Однажды Д. Хармс заметил: «Во все, что я делаю, я вкладываю сознание, что я творец мира»12. Главным для писателя, по его признанию, является не искусство, а жизнь: сделать свою жизнь как искусство. «"Творение жизни как искусства" для Хармса было категорией не эстетического порядка, а ...экзистенциального»13. Реализуя творческую задачу «регистрации мира», автор находит свое оружие в борьбе с «нашествием смыслов» — особый, хармсовский, способ мировидения — и создает образ мира, адекватный лику эпохи.
Примечания
1. Жаккар Ж.-Ф. Даниил Хармс и конец русского авангарда. М., 1995.
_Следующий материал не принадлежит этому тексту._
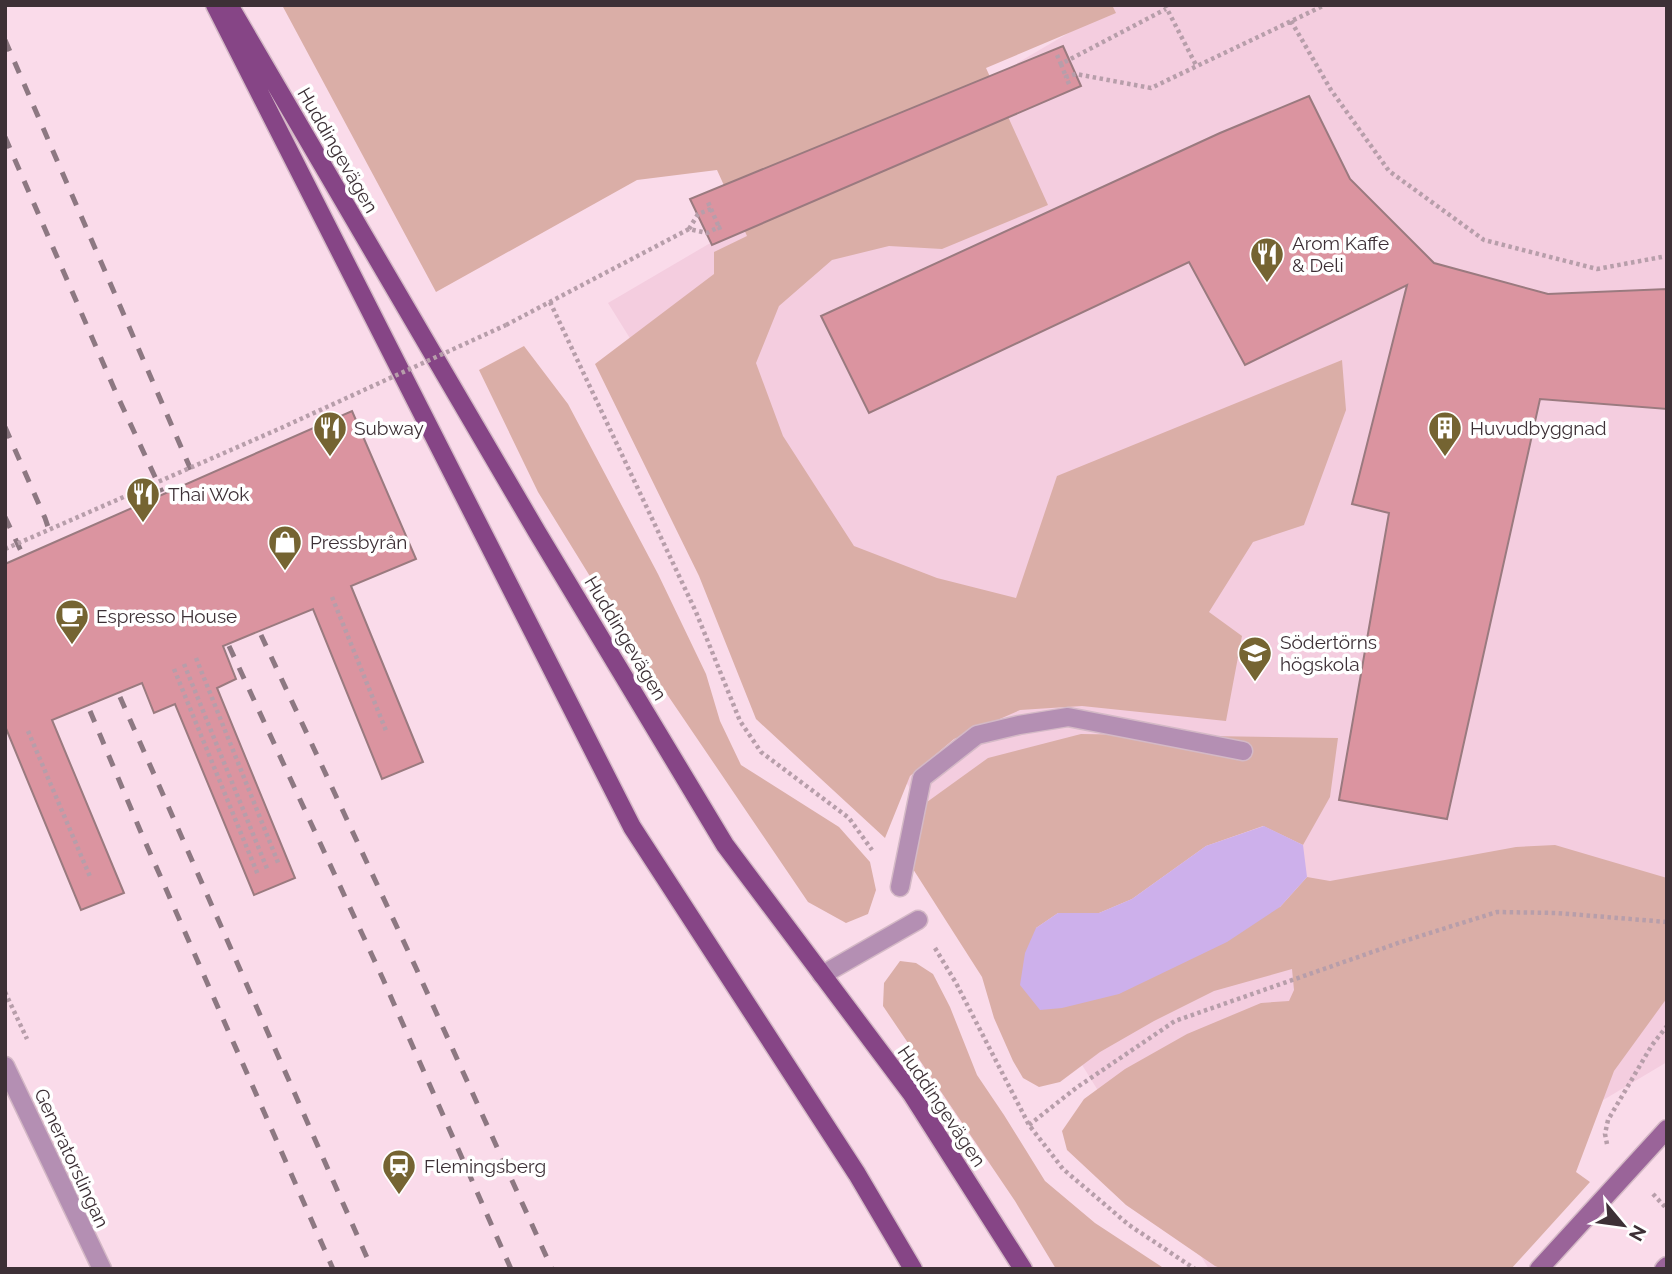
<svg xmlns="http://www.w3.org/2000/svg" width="1672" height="1274" viewBox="0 0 1672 1274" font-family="Raleway,sans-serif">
<rect width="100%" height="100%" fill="#fadbea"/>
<path fill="#f4cddf" d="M1098 5H1667V1062L1320 1269H1209L608 303 1101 14Z"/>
<path fill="#daaea7" d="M282 5H1112L1116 13 986 68 1048 205 942 249 889 246 832 260 779 306 756 363 783 436 854 546 937 578 1016 598 1057 476 1342 360 1346 410 1304 525 1253 542 1209 612 1242 636 1226 721 1082 706 1020 710 954 739 910 776 885 838 756 719 699 576 595 364 714 274V252L747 236 717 170 637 180 436 292Z
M524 346 568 404 658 574 706 674 720 721 741 765 839 827 870 862 876 890 868 914 846 923 808 902 620 625 538 492 479 370Z
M1081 734 1338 738 1330 797 1303 845 1263 826 1206 846 1132 899 1099 913H1058L1036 928 1280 907 1307 877 1330 881 1516 847 1555 845 1667 878V998L1614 1071 1576 1172 1590 1182 1511 1269H1223L1215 1266 1126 1205 1067 1150 1062 1131 1084 1099 1125 1069 1187 1034 1261 1003 1289 1001 1294 990 1292 969 1214 991 1154 1021 1100 1052 1060 1082 1039 1087 1023 1078 1013 1061 994 1018 982 977 913 869 927 802 988 758Z
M900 961 916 963 933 974 950 1007 977 1075 1004 1115 1045 1181 1095 1223 1165 1269H1056L1015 1201 883 1006 884 983Z"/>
<path fill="#cdb0eb" d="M1264 826 1303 845 1307 877 1280 907 1227 942 1119 994 1062 1008 1040 1010 1020 985 1025 953 1036 928 1058 913H1099L1132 899 1206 846Z"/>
<path fill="#db94a0" stroke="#9a7a7f" stroke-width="2" d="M1063 46 1081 86 712 245 690 199Z
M1309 96 1350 179 1434 263 1548 294 1667 289V409L1540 399 1447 819 1339 800 1389 513 1352 504 1407 285 1245 365 1189 262 869 413 821 316 1220 133Z
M352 411 416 559 351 586 423 762 382 779 313 609 223 646 236 679 217 688 295 878 254 895 175 704 154 713 142 683 52 720 124 893 81 910 5 726V564Z"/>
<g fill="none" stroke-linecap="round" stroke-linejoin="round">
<g stroke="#d4b9c6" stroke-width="21">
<path id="lane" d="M900 887 922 778 977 735 1019 725 1068 717 1243 751
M822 975 918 920
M5 1066 102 1269"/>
</g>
<g stroke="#d4b9c6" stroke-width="21">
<path id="secondary" d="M1539 1269 1667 1129
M1664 1269 1667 1266"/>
</g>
<g stroke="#d4b9c6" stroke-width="21">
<path id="primary" d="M215 5 632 827 857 1174 913 1269
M229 5 537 532 725 845 911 1093 1023 1269"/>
</g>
<path stroke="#b79eaa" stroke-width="4.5" stroke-dasharray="3.5 3.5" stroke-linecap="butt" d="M1165 5 1197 67
M1291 21 1331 90 1389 171 1484 240 1597 269 1667 256
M1057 55 1061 64 1166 9
M1061 64 1066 77
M1069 84 1066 77 1076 74 1151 88 1325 5
M711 209 719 227
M689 229 698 214 711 209 707 200
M550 302 696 612 740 721 761 752 849 818 872 850
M506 325 689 229 707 233 719 227 721 232
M332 597 387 733
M196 658 279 865
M184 664 268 871
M174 669 258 875
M28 731 91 879
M935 948 956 983 1029 1125 1063 1169 1129 1225 1195 1269
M5 992 27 1039
M1029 1125 1076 1088 1175 1021 1401 942 1497 912 1557 913 1667 922
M1607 1144 1605 1134 1608 1120 1652 1045 1667 1026
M1653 1194 1667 1209"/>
<use href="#lane" stroke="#b48fb3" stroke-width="18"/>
<use href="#secondary" stroke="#9a6499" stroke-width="18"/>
<use href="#primary" stroke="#864586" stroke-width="18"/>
<path stroke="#8d7882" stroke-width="5" stroke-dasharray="12 12" stroke-linecap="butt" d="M5 40 194 477
M5 137 117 395 162 492
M5 427 45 518 51 536
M5 517 21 551
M261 635 416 968 552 1269
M229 646 383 979 511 1269
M120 697 372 1269
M90 711 140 830 333 1269"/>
<path stroke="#b79eaa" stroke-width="4.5" stroke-dasharray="3.5 3.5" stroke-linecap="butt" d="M5 549 281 428 506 325"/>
</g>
<defs>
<g id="restaurant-pin" transform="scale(1.75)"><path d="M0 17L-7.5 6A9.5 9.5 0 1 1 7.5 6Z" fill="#756432" stroke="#fff"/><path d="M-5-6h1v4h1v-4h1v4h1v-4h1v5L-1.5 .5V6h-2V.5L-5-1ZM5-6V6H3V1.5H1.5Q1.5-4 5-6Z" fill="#fff"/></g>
<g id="building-pin" transform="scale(1.75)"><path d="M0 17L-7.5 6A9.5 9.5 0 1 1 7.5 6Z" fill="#756432" stroke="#fff"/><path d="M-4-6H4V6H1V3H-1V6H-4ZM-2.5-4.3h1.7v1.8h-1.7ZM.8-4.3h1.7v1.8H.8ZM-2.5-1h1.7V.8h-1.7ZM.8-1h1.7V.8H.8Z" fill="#fff"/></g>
<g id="shop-pin" transform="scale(1.75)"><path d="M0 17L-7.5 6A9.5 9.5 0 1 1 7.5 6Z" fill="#756432" stroke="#fff"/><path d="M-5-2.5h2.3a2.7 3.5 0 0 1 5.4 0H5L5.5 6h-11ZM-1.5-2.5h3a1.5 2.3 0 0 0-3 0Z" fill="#fff"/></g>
<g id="cafe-pin" transform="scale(1.75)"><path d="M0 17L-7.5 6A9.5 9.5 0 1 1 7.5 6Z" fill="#756432" stroke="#fff"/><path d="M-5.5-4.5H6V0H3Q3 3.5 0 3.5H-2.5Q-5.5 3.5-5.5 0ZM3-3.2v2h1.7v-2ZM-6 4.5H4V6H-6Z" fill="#fff"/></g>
<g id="university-pin" transform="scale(1.75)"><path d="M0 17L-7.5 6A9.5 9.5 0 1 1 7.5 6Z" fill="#756432" stroke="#fff"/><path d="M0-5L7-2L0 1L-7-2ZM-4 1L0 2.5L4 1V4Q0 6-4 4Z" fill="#fff"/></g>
<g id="station-pin" transform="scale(1.75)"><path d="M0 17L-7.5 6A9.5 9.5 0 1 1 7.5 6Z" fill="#756432" stroke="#fff"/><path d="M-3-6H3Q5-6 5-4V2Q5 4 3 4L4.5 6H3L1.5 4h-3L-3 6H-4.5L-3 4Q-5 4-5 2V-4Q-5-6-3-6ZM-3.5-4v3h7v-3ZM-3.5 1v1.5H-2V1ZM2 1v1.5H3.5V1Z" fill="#fff"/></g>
</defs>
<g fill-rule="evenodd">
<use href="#restaurant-pin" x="1267" y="254"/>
<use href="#restaurant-pin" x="330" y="428"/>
<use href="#building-pin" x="1445" y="428"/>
<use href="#restaurant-pin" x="143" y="494"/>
<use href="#shop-pin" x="285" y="542"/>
<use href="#cafe-pin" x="72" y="616"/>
<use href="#university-pin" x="1255" y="653"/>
<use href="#station-pin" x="399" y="1166"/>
</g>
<g text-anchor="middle" stroke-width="7" stroke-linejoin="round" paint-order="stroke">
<g font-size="19" fill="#3d3036" stroke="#fff">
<text transform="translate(338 150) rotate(60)" y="7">Huddingevägen</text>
<text transform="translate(626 638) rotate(59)" y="7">Huddingevägen</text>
<text transform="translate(942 1106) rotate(56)" y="7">Huddingevägen</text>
<text transform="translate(72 1158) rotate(65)" y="7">Generatorslingan</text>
</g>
<g font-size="19" fill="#3d3036" stroke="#fff" text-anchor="start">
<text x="1292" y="250">Arom Kaffe<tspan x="1292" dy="22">&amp; Deli</tspan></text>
<text x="354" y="435">Subway</text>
<text x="1470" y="435">Huvudbyggnad</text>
<text x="168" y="501">Thai Wok</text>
<text x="310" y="549">Pressbyrån</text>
<text x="96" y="623">Espresso House</text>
<text x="1280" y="649">Södertörns<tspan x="1280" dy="22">högskola</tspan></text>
<text x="424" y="1173">Flemingsberg</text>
</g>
</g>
<rect width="1672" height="1274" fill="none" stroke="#3d3036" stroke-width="14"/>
<g transform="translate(1623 1225) rotate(119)" stroke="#ffffff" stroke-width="5" paint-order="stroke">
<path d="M0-5L12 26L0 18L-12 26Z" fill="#3d3036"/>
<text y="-10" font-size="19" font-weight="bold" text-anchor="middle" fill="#3d3036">N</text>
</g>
</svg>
2. Ямпольский М. Беспамятство как исток (Читая Хармса). М., 1998.
3. Токарев Д.В. Курс на худшее: Абсурд как категория текста у Даниила Хармса и Сэмюэля Беккета. М., 2002.
4. Александров А. О первых литературных опытах Хармса // Русская литература. 1992. № 3; Он же. «Я гляжу внутрь себя...»: О психологизме повести Хармса «Старуха» // Петербургский текст. СПб., 1996; Воронин В.С. Неантропные художественные миры Д. Хармса // Вестник Волгоградского государственного университета. Сер. 8, Литературоведение. Журналистика. 2001. Выл. 1; Герасимова А.Д. Хармс как сочинитель // Новое литературное обозрение. 1995. № 16; Глоцер В. К истории последнего ареста и гибели Д. Хармса // Русская литература. 1991. № 1; Сажин В.Н. Судьба литературного наследия Хармса // Хармс Д. Полное собрание сочинений. СПб., 1997.
5. Хармс Д. Цирк Шардам: Собрание художественных произведений. СПб., 2001. С. 256—257. Далее ссылки на данное издание даются в тексте с указанием номера страницы.
6. См.: Беленькая Л.Н. Мастер из солнечной системы // Проблемы детской литературы. Петрозаводск, 1984.
7. Там же. С. 241—242.
8. Дневниковые записи Даниила Хармса / Публ. А. Устинова и А. Кобринского // Минувшее: Исторический альманах. № 11. М.; СПб., 1992. С. 501.
9. Беленькая Л.Н. Указ. соч. С. 230.
10. В трактате «Сабля», объясняя принцип «регистрации мира», Д. Хармс говорит об отличиях позиции человека, «регистрирующего» мир и качеств самого этого мира: «...Не то чтобы мы же не мир, но мы сами по себе, а он сам по себе. Сейчас поясню: Существуют числа: 1, 2, 3, 4, 5, 6, 7 и т. д. Все эти числа составляют числовой, счетный ряд. Всякое число найдет себе в нем место. Но 1 — это особенное число. Оно может стоять в стороне, как показатель отсутствия счета. 2 — уже первое множество, и за 2 — все остальные числа... Так вот мы в мире вроде единицы в счетном ряду» (с. 255).
11. Сажин В.Н. Судьба литературного наследия Хармса // Хармс Д. Указ. соч. С. 988.
12. Хармс Д.И. Полет в небеса. Л., 1988. С. 483.
13. Друскин Я.С. Хармс // Хармсиздат представляет. СПб., 1995. С. 47.